Green Harmonic (688017) has products widely used in high-end manufacturing sectors such as industrial robots, service robots, CNC machine tools, aerospace, medical devices, semiconductor production equipment, and new energy equipment. The company’s precision harmonic reducers are one of the three core components for robots. After years of continuous R&D investment, it has achieved mass production and sales of precision harmonic reducers, breaking the monopoly of international brands in the harmonic reducer market for robots and achieving bulk exports.

5. Solid-State Battery Equipment Sector: Liyuanheng (688499) focuses on the R&D, production, and sales of intelligent manufacturing equipment, providing high-end equipment and factory automation solutions for lithium batteries, automotive parts, precision electronics, and security industries. Its product offerings include manufacturing equipment for lithium batteries, automotive parts, and other industries. The company’s core technologies include intelligent control, machine vision and artificial intelligence, laser processing, mechatronic simulation, and precise control of force and displacement, forming the foundation for applications in intelligent manufacturing logistics, processing, assembly, inspection, and packaging.

Xiangdao Intelligent (300450) is a key high-tech enterprise under the National Torch Program and a demonstration enterprise for the integration of information technology and industrialization.

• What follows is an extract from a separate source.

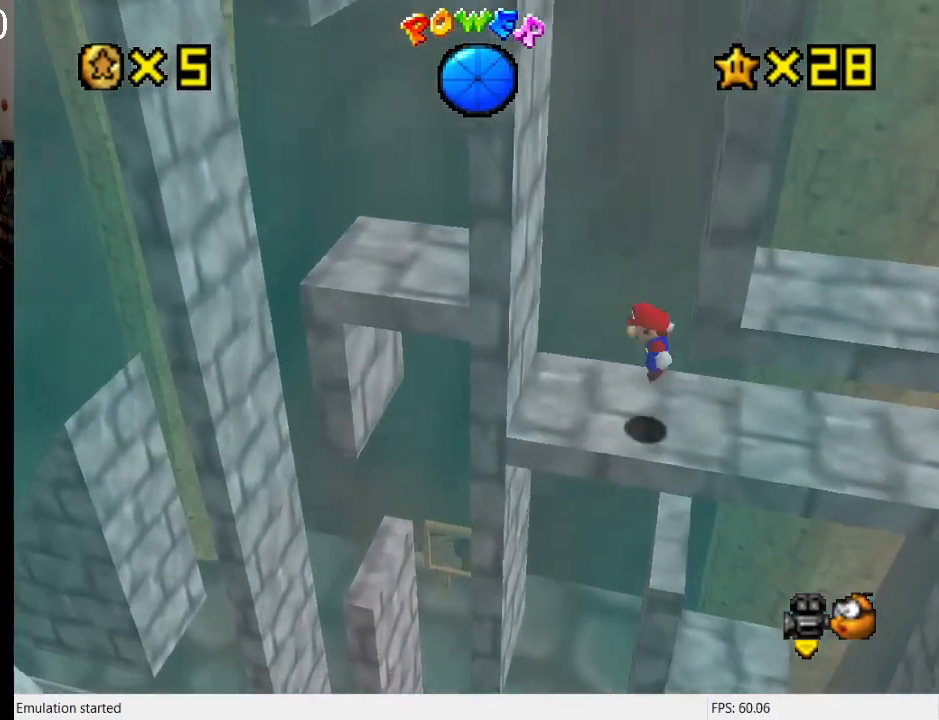
{"buttons": [], "left_stick": "right", "right_stick": "center", "events": [[33, "left_stick", "right"], [333, "SQUARE", "down"], [433, "SQUARE", "up"]]}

The company is a leading player in global new energy equipment, covering lithium battery equipment, photovoltaic equipment, 3C testing equipment, intelligent storage logistics systems, and automotive smart production lines. It specializes in R&D, design, manufacturing, and sales of high-end automated complete equipment, providing high-end fully automated intelligent equipment and solutions for manufacturers of energy-efficient and environmentally friendly new energy products.